Memory Lane: Rav Shimon Scher
Crown of Israel was founded in the early 1920’s, and entered their current building in 1928. The first long-term Rabbi of the shul was Rav Shimon Scher, a dynamic and talented leader, who brilliant tenure as one of Boro Park’s prominent rabbonim ended with his sudden, premature passing in 1957.
A Metzuyan in Telz
Rav Shimon was born in 1899, in the Lithuanian town of Plungyan (Plungė in Lithuanian). After learning in the local cheder, he was enrolled in Telz at the tender age of 15. The poverty was so great, the he walked the 30 kilometers from his hometown to Telz. Perhaps it was this foundation of mesirus nefesh that propelled him to the heights that he reached in the yeshiva.

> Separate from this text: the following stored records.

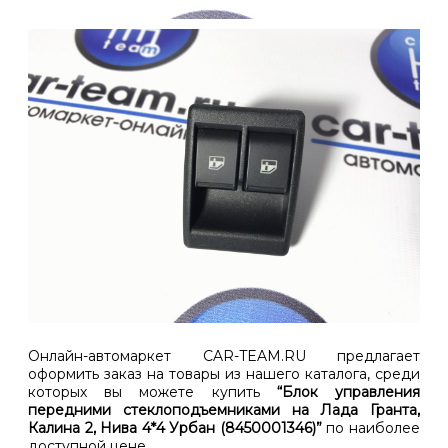
Онлайн-автомаркет CAR-TEAM.RU предлагает
оформить заказ на товары из нашего каталога, среди
которых вы можете купить
“Блок управления
передними стеклоподъемниками на Лада Гранта,
Калина 2, Нива 4*4 Урбан (8450001346)”
по наиболее
доступной цене.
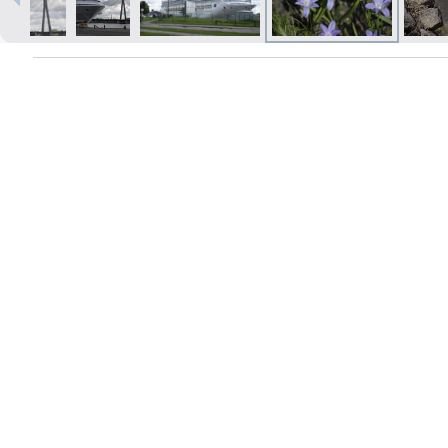
Izdrukas 1h laikā Rīgā – pasūtiet
tiešsaistē
Dažādi formāti un papīra veidi
jūsu foto
Piegāde visā Latvijā vai
saņemšana klātienē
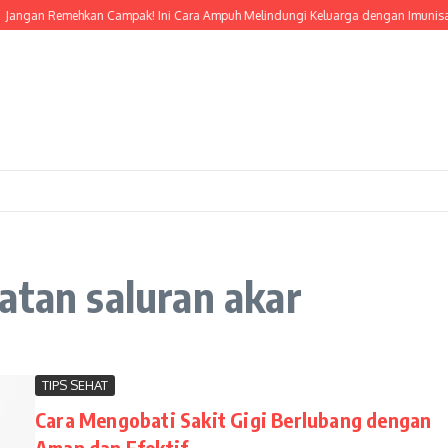
angan Remehkan Campak! Ini Cara Ampuh Melindungi Keluarga dengan Imunisasi
atan saluran akar
TIPS SEHAT
Cara Mengobati Sakit Gigi Berlubang dengan
Aman dan Efektif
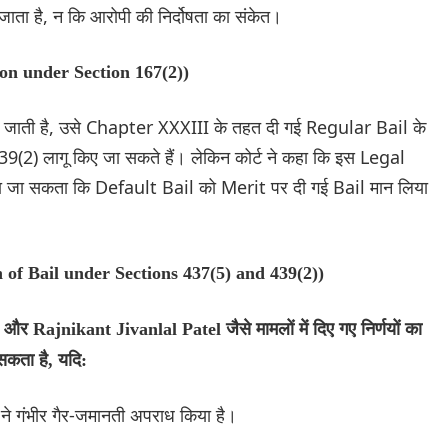
ता है, न कि आरोपी की निर्दोषता का संकेत।
ion under Section 167(2))
 जाती है, उसे Chapter XXXIII के तहत दी गई Regular Bail के
(2) लागू किए जा सकते हैं। लेकिन कोर्ट ने कहा कि इस Legal
ंचा जा सकता कि Default Bail को Merit पर दी गई Bail मान लिया
on of Bail under Sections 437(5) and 439(2))
 Rajnikant Jivanlal Patel जैसे मामलों में दिए गए निर्णयों का
सकता है, यदि:
ी ने गंभीर गैर-जमानती अपराध किया है।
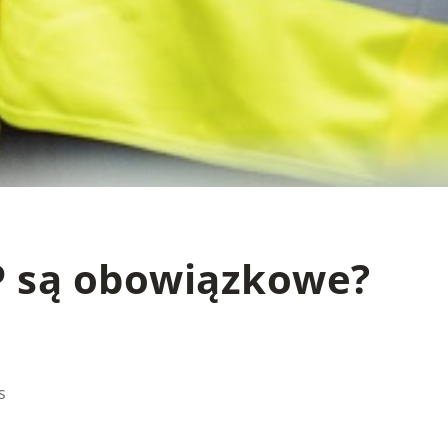
P są obowiązkowe?
s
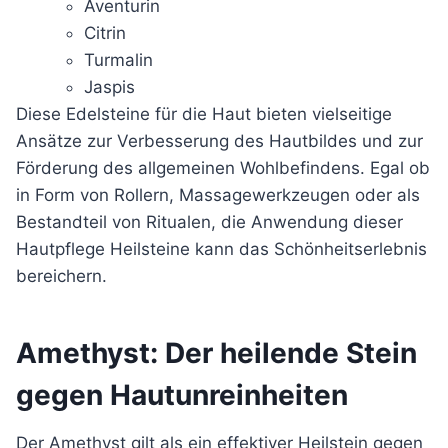
Aventurin
Citrin
Turmalin
Jaspis
Diese Edelsteine für die Haut bieten vielseitige
Ansätze zur Verbesserung des Hautbildes und zur
Förderung des allgemeinen Wohlbefindens. Egal ob
in Form von Rollern, Massagewerkzeugen oder als
Bestandteil von Ritualen, die Anwendung dieser
Hautpflege Heilsteine kann das Schönheitserlebnis
bereichern.
Amethyst: Der heilende Stein
gegen Hautunreinheiten
Der Amethyst gilt als ein effektiver Heilstein gegen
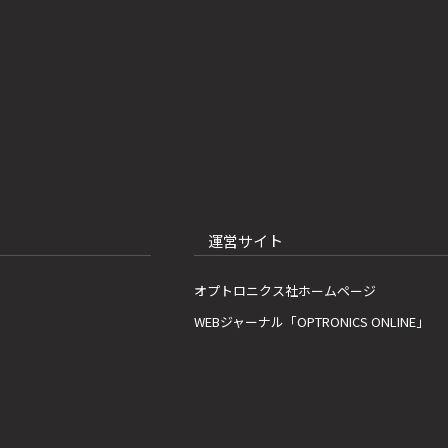
運営サイト
オプトロニクス社ホームページ
WEBジャーナル「OPTRONICS ONLINE」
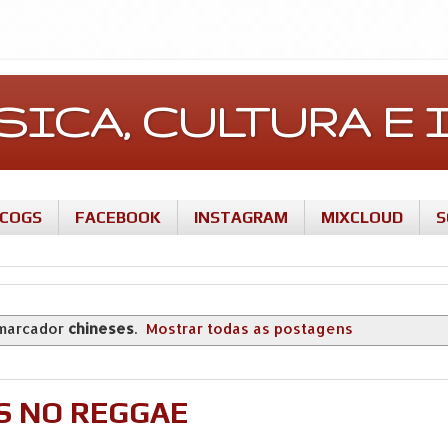
ÚSICA, CULTURA 
SCOGS
FACEBOOK
INSTAGRAM
MIXCLOUD
S
marcador
chineses
.
Mostrar todas as postagens
OS NO REGGAE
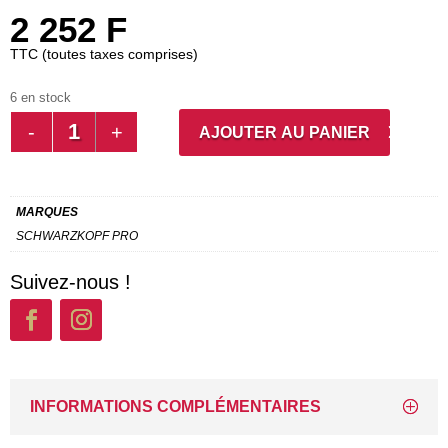
2 252
F
TTC (toutes taxes comprises)
6 en stock
QUANTITÉ
AJOUTER AU PANIER
DE
IG
ZERO
MARQUES
AMM
SCHWARZKOPF PRO
10-
14
Suivez-nous !
INFORMATIONS COMPLÉMENTAIRES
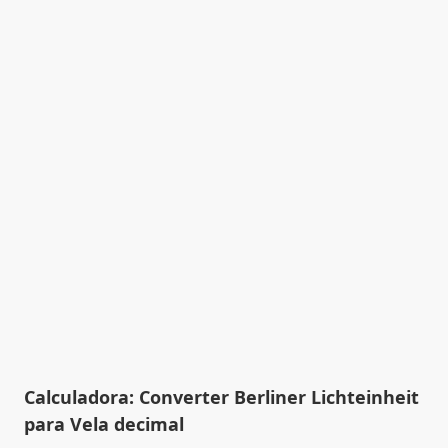
Calculadora: Converter Berliner Lichteinheit
para Vela decimal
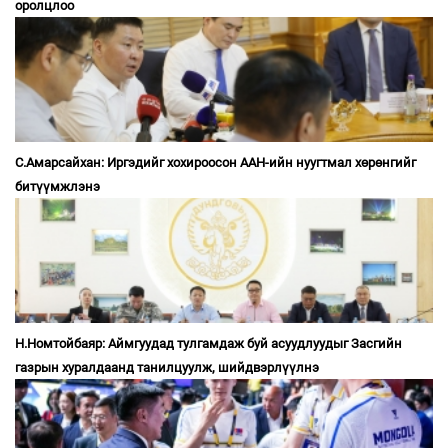
оролцлоо
С.Амарсайхан: Иргэдийг хохироосон ААН-ийн нуугтмал хөрөнгийг
битүүмжлэнэ
Н.Номтойбаяр: Аймгуудад тулгамдаж буй асуудлуудыг Засгийн
газрын хуралдаанд танилцуулж, шийдвэрлүүлнэ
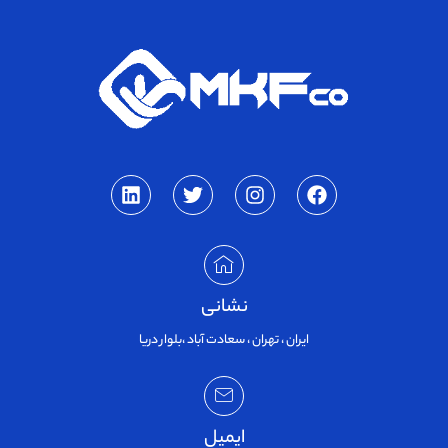
نشانی
ایران ، تهران ، سعادت آباد ،بلوار دریا
ایمیل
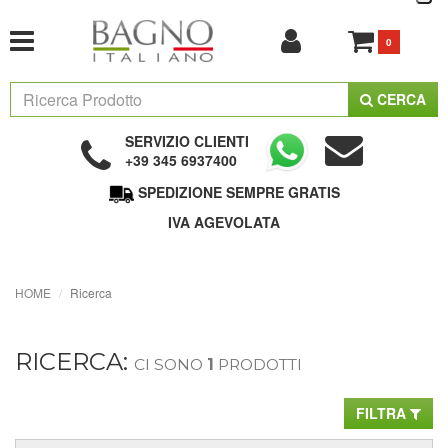
0
CERCA
SERVIZIO CLIENTI
+39 345 6937400
SPEDIZIONE SEMPRE GRATIS
IVA AGEVOLATA
HOME
Ricerca
RICERCA:
CI SONO
1
PRODOTTI
FILTRA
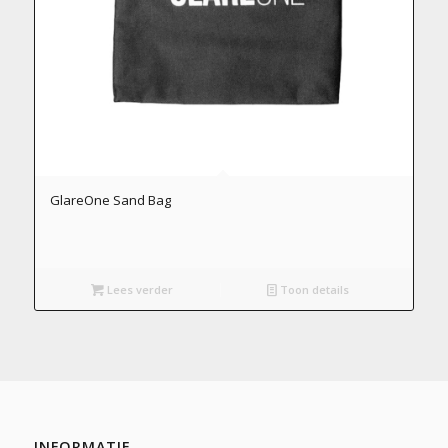
GlareOne Sand Bag
Lees verder
Toon details
INFORMATIE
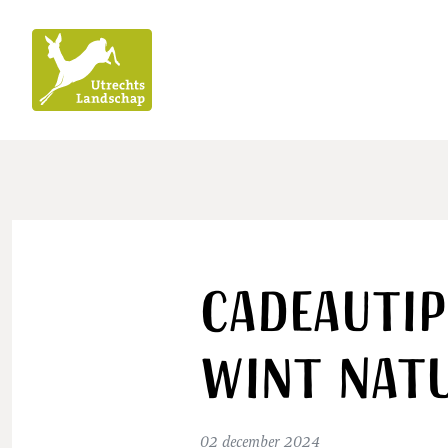
Utrechts
Landschap
Cadeautip
wint Natu
02 december 2024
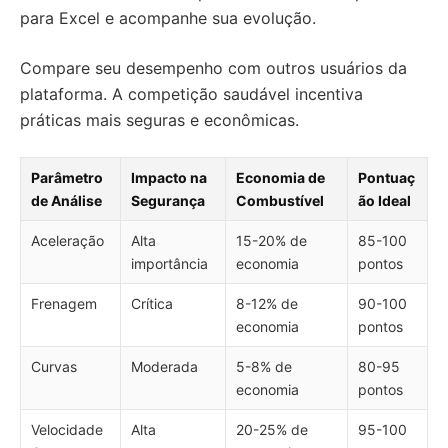
para Excel e acompanhe sua evolução.
Compare seu desempenho com outros usuários da
plataforma. A competição saudável incentiva
práticas mais seguras e econômicas.
Parâmetro
Impacto na
Economia de
Pontuaç
de Análise
Segurança
Combustível
ão Ideal
Aceleração
Alta
15-20% de
85-100
importância
economia
pontos
Frenagem
Crítica
8-12% de
90-100
economia
pontos
Curvas
Moderada
5-8% de
80-95
economia
pontos
Velocidade
Alta
20-25% de
95-100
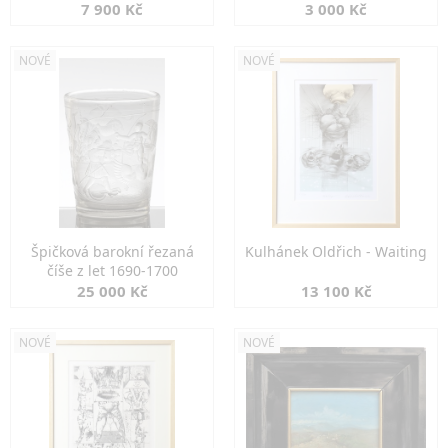
7 900 Kč
3 000 Kč
NOVÉ
NOVÉ
Špičková barokní řezaná
Kulhánek Oldřich - Waiting
číše z let 1690-1700
25 000 Kč
13 100 Kč
NOVÉ
NOVÉ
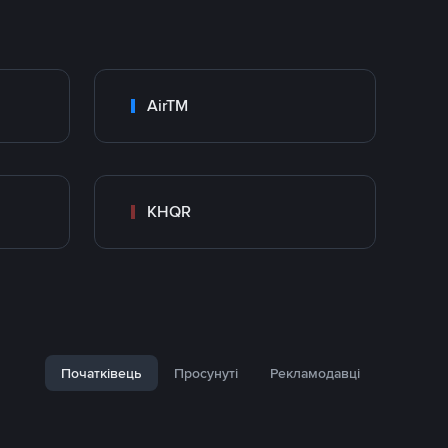
AirTM
KHQR
Початківець
Просунуті
Рекламодавці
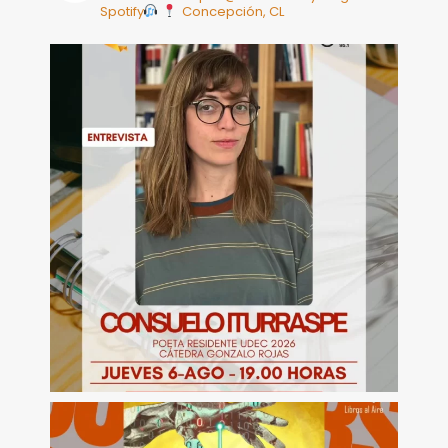
Spotify
Concepción, CL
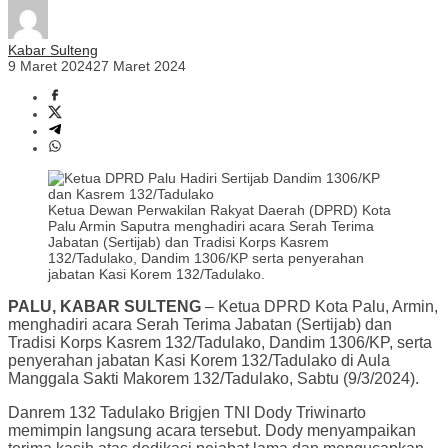
Kabar Sulteng
9 Maret 2024
27 Maret 2024
Ketua Dewan Perwakilan Rakyat Daerah (DPRD) Kota
Palu Armin Saputra menghadiri acara Serah Terima
Jabatan (Sertijab) dan Tradisi Korps Kasrem
132/Tadulako, Dandim 1306/KP serta penyerahan
jabatan Kasi Korem 132/Tadulako.
PALU, KABAR SULTENG
– Ketua DPRD Kota Palu, Armin,
menghadiri acara Serah Terima Jabatan (Sertijab) dan
Tradisi Korps Kasrem 132/Tadulako, Dandim 1306/KP, serta
penyerahan jabatan Kasi Korem 132/Tadulako di Aula
Manggala Sakti Makorem 132/Tadulako, Sabtu (9/3/2024).
Danrem 132 Tadulako Brigjen TNI Dody Triwinarto
memimpin langsung acara tersebut. Dody menyampaikan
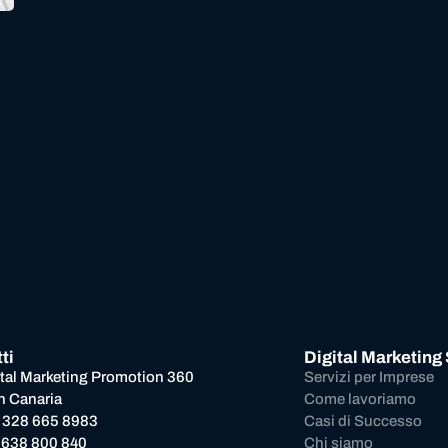
ti
Digital Marketing
ital Marketing Promotion 360
Servizi per Imprese
n Canaria
Come lavoriamo
 328 665 8983
Casi di Successo
 638 800 840
Chi siamo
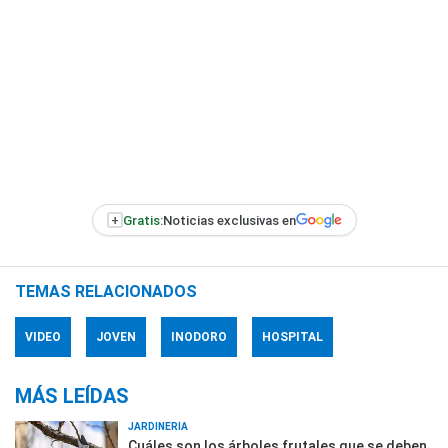
+
Gratis:
Noticias exclusivas en
TEMAS RELACIONADOS
VIDEO
JOVEN
INODORO
HOSPITAL
MÁS LEÍDAS
JARDINERÍA
Cuáles son los árboles frutales que se deben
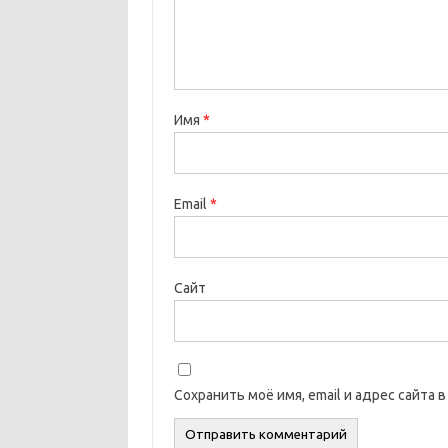
Имя
*
Email
*
Сайт
Сохранить моё имя, email и адрес сайта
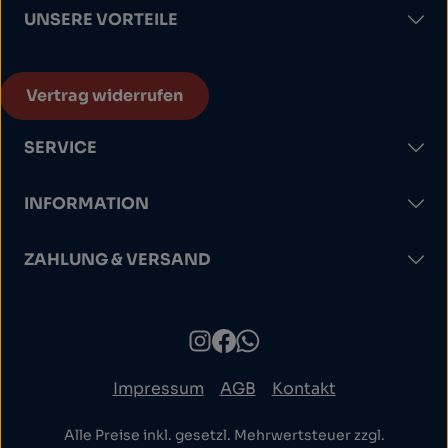
UNSERE VORTEILE
Vertrag widerrufen
SERVICE
INFORMATION
ZAHLUNG & VERSAND
Impressum
AGB
Kontakt
Alle Preise inkl. gesetzl. Mehrwertsteuer zzgl.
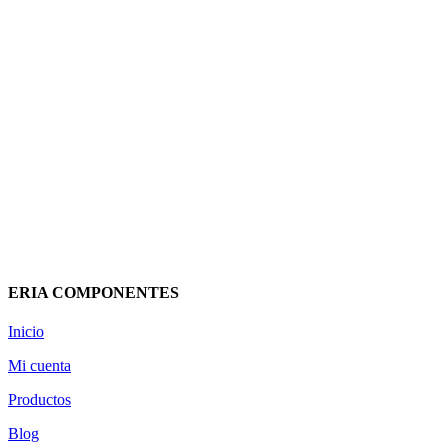
EMISOR CERAMICO RDC9 1500W
WIFI DIRECTO 90760009
GABARRON
346,77
€
(IVA incluido)
Añadir al carrito
Vista rápida
ERIA COMPONENTES
Inicio
Mi cuenta
Productos
Blog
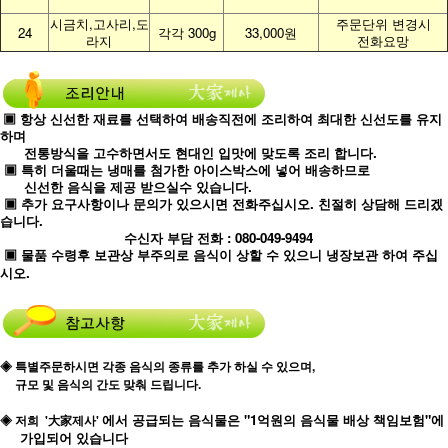
시금치,고사리,도
주문단위 변경시
24
각각 300g
33,000원
라지
전화요망
▣ 항상 신선한 재료를 선택하여 배송직전에 조리하여 최대한 신선도를 유지
하며
전통방식을 고수하면서도 현대인 입맛에 맞도록 조리 합니다.
▣ 특히 더울때는 냉매를 첨가한 아이스박스에 넣어 배송하므로
신선한 음식을 제공 받으실수 있습니다.
▣ 추가 요구사항이나 문의가 있으시면 전화주십시오. 친절히 상담해 드리겠
습니다.
수신자 부담 전화 : 080-049-9494
▣ 물품 수령후 보관상 부주의로 음식이 상할 수 있으니 냉장보관 하여 주십
시오.
◈ 특별주문하시면 각종 음식의 종류를 추가 하실 수 있으며,
규모 및 음식의 간도 맞춰 드립니다.
에서 공급되는 음식물은 "1억원의 음식물 배상 책임보험"에
◈ 저희
'大家제사'
가입되어 있습니다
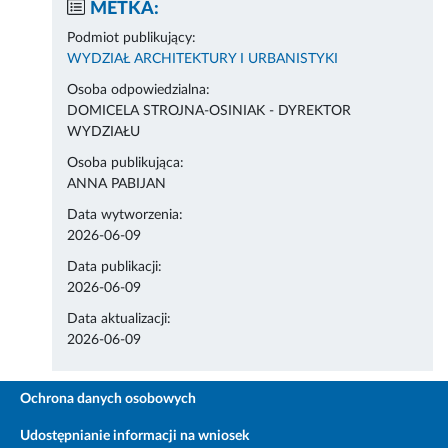
METKA:
Podmiot publikujący:
WYDZIAŁ ARCHITEKTURY I URBANISTYKI
Osoba odpowiedzialna:
DOMICELA STROJNA-OSINIAK - DYREKTOR
WYDZIAŁU
Osoba publikująca:
ANNA PABIJAN
Data wytworzenia:
2026-06-09
Data publikacji:
2026-06-09
Data aktualizacji:
2026-06-09
Ochrona danych osobowych
Udostępnianie informacji na wniosek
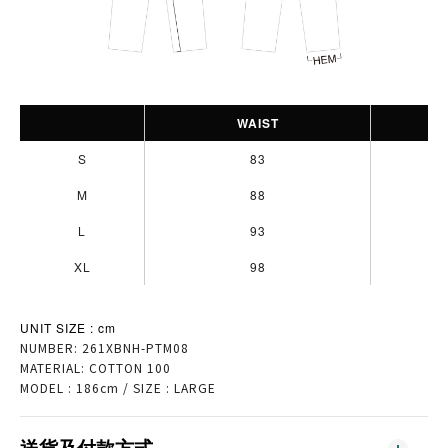
WAIST
S
83
M
88
L
93
XL
98
UNIT SIZE : cm
NUMBER: 261XBNH-PTM08
MATERIAL: COTTON 100
MODEL : 186cm / SIZE : LARGE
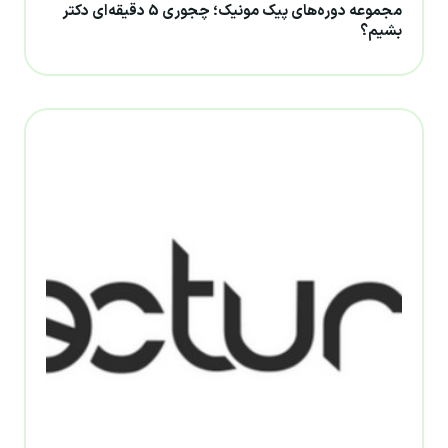
مجموعه دوره‌های پیک مونیک؛ چجوری 5 دقیقه‌ای دکتر
بشیم؟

The Rosh Yeshiva, Rav Yosef Leib Bloch was mekarev the young lad, and he soon became from the metzuyanim. With time, he was sought out by his fellow talmidim for his Torah, his middos, and his wise counsel. In the 1920’s, the towns of Lita were being ravaged by the winds of secularism, and so many young people fell prey. Shimon Scher was at the forefront of this battle; he was on the Vaad Haruchani in Telzer Yeshiva, wrote and published articles to strengthen the youth, and founded organizations called Tiferes Bachurim in many towns.
He became engaged to Chanah Stamm, the daughter of Rav Yisroel, from the Baalei Mussar in Kelm, and the couple married in Kelm, in the year 1930, in the presence of Rebbetzin Dubbeh Rivkah Stamm (a great-great-grandmother of this writer), while her husband Rav Yisroel was already in America as the emissary of the Slabodka Yeshiva.
In 1931, they arrived in America, where they were reunited with Rav Yisroel, while Rebbetzin Stamm remained in Kelm, at least until 1935. She would later join the family in New York.
A Distinguished Rabbinic Tenure
Rav Scher left behind notebooks… by now yellowed. In it, we can read a beautiful, flowing script of his transcription of his droshos throughout the years, and the first entry is for the first night of selichos of the year 1932—which is indeed the time that he assumed the leadership of Kesser Israel, three blocks from his home.
Reading through the content of his droshos—more than ninety years later—we can see his eloquence, his insightfulness into the Torah, Midrosh, and mussar with which he was saturated during his early life, and the way he sought to illuminate the darkness and the apathy that pervaded Jewish life in America with pure emunah and with the light of Torah.
Those who remember him recall his impeccable appearance… “He was an aristocrat,” recalled his cousin—legendary writer, Rav Aaron Benzion Shurin. He was extremely close with the Ponovezher rov, and would introduce him at various events. He was also the head of the Telzer histadrus in America.
“Besides his greatness in learning he was a tremendous ba’al regesh and ba’al middos, and truly a Torah’dige aristocrat!—blessed with so many qualities; a phenomenal orator and writer, in yiddish and in Hebrew. On top of this was deeply humble, and would do a favor for anyone,” wrote Rabbi Shurin.
A Beloved Mechanech
Rav Shimon taught at Bais Yaakov Seminary in Boro Park, and he is remembered to this day by some of the talmidos—many of whom are great-grandmothers today. The lifelong impact that he left upon them is due to a confluence of his regal presence, his humor, his mussardige conduct that he absorbed in the Lithuanian yeshiva world, and his warmth and compassion.
Rabbi Uri Hellman, who led Bais Yaakov for many years, said that Rav Scher was one of the most respected teachers in the school. “He was loved and admired by his colleagues as well as his students, he was extremely makpid on what came out of his mouth, and never did he become involved in any controversies that inevitably occur at an institution.”
Rav Scher suffered a heart attack in the year 1957, and was interred on har hamenuchos, following a distinguished tenure as a rov and mechanech.